**WORK INSTRUCTION**
Where does the word "scene" show up in the data? Please find each such line and copy it.

**PROVIDED INFORMATION**
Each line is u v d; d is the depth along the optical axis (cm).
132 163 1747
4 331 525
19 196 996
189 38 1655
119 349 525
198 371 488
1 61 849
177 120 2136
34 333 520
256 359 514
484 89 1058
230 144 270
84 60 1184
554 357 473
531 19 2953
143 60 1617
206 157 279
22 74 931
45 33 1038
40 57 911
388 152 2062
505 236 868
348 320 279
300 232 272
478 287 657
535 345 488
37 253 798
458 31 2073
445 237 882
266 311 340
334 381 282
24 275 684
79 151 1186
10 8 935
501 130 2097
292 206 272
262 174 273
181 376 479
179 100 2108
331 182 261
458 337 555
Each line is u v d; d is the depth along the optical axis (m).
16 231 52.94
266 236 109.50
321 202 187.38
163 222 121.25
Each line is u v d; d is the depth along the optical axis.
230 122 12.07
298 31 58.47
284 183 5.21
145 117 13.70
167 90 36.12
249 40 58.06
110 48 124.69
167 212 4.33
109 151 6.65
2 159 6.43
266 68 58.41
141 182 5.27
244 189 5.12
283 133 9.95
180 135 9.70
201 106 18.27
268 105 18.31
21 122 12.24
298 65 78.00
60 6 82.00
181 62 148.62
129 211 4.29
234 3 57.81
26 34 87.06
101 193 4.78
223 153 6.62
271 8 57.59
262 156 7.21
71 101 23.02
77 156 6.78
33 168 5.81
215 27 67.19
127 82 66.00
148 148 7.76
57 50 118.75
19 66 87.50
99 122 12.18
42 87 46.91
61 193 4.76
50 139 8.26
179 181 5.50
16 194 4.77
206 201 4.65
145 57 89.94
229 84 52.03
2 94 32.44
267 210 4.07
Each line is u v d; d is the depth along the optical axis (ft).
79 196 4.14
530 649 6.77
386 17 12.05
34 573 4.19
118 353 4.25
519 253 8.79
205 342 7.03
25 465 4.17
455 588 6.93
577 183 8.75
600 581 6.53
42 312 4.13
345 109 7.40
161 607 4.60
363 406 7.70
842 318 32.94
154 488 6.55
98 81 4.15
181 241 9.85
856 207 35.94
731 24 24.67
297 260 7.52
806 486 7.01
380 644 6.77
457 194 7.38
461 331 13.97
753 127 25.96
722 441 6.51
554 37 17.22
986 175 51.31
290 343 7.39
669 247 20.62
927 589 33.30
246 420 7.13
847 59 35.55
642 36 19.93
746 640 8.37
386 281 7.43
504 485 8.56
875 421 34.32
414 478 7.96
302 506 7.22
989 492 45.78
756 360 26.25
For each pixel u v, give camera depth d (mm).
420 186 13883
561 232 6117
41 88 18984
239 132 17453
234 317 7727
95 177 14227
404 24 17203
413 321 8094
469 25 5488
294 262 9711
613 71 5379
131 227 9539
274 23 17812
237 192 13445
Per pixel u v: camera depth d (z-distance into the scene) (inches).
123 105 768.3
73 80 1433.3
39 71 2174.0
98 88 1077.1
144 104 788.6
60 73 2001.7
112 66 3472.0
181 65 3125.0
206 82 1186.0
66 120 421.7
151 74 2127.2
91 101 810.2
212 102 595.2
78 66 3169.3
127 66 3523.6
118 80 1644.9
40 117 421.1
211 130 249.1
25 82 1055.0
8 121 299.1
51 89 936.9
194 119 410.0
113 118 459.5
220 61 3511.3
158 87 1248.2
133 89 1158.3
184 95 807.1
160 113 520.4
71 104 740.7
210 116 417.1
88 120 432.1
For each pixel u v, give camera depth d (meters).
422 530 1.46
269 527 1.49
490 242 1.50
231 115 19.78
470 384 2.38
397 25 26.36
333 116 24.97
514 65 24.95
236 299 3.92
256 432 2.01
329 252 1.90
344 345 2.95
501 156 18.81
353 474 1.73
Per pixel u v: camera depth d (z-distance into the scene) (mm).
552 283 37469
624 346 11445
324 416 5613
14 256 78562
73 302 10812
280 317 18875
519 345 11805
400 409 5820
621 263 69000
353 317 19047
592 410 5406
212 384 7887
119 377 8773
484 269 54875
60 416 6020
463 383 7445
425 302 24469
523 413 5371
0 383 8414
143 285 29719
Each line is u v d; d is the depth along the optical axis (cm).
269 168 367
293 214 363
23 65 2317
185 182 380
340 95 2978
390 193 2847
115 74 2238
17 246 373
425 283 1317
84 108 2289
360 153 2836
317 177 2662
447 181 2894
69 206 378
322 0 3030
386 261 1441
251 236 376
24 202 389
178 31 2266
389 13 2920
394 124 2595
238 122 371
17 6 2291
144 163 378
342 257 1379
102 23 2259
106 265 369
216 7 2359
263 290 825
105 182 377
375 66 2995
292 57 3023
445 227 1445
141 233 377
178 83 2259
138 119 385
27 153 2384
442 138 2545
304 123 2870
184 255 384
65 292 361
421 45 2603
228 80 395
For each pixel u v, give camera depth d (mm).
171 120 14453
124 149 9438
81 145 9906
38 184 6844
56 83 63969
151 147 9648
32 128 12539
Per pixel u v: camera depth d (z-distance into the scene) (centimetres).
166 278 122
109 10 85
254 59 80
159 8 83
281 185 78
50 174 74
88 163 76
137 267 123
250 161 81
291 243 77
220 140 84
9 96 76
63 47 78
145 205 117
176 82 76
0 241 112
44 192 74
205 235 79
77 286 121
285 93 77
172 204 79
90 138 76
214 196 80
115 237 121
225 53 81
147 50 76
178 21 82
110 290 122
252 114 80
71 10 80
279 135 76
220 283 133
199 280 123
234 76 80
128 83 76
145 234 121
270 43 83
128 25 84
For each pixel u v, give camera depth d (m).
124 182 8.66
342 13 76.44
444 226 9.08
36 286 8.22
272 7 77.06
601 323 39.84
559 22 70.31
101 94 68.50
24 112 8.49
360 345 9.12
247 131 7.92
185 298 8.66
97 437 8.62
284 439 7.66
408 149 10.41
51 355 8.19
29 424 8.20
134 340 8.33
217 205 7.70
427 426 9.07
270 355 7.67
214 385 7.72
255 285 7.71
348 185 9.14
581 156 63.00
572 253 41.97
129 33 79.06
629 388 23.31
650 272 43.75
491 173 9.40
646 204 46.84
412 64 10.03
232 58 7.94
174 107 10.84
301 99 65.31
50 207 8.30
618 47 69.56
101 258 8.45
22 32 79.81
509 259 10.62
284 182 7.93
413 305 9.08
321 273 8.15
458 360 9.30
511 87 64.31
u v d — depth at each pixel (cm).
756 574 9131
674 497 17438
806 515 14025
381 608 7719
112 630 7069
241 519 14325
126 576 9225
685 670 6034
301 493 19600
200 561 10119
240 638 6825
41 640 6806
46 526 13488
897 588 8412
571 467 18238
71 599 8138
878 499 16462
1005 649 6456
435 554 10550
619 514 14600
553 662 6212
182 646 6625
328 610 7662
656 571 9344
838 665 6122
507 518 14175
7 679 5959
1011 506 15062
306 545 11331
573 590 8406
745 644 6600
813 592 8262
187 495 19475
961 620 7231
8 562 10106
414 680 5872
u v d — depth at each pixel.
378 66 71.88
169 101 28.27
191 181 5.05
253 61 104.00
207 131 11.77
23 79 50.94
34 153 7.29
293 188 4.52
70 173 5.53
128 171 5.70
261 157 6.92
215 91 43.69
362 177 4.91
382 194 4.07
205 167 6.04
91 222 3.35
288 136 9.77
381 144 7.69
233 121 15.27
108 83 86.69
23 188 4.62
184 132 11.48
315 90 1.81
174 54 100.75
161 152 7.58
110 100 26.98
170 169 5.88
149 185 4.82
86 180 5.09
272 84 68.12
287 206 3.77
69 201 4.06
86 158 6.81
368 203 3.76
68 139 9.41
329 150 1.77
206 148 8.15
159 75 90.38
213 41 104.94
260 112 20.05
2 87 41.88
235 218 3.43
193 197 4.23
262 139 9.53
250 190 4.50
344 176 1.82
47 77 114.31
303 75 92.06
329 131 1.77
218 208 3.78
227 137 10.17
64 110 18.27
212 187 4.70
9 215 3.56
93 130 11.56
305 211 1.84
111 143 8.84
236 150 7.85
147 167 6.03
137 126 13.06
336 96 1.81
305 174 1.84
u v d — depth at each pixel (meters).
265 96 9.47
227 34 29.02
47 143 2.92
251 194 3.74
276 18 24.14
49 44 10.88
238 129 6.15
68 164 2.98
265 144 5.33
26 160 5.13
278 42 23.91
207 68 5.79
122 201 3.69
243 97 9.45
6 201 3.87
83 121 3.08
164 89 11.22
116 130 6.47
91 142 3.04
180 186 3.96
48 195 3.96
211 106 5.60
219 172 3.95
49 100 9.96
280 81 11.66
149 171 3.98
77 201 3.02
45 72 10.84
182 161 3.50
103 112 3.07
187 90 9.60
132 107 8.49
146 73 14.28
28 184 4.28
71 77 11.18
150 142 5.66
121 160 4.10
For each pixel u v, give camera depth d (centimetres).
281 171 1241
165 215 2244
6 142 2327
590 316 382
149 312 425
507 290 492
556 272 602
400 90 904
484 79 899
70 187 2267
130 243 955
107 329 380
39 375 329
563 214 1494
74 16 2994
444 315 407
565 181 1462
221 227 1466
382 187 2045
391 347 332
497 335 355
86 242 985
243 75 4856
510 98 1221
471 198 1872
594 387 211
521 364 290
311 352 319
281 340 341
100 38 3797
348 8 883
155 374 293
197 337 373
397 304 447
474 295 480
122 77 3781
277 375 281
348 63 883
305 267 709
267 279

**ANSWER TO THIS TASK**
Per pixel u v: camera depth d (z-distance into the scene) (inches).
Per pixel u v: camera depth d (z-distance into the scene) (mm).
Per pixel u v: camera depth d (z-distance into the scene) (centimetres).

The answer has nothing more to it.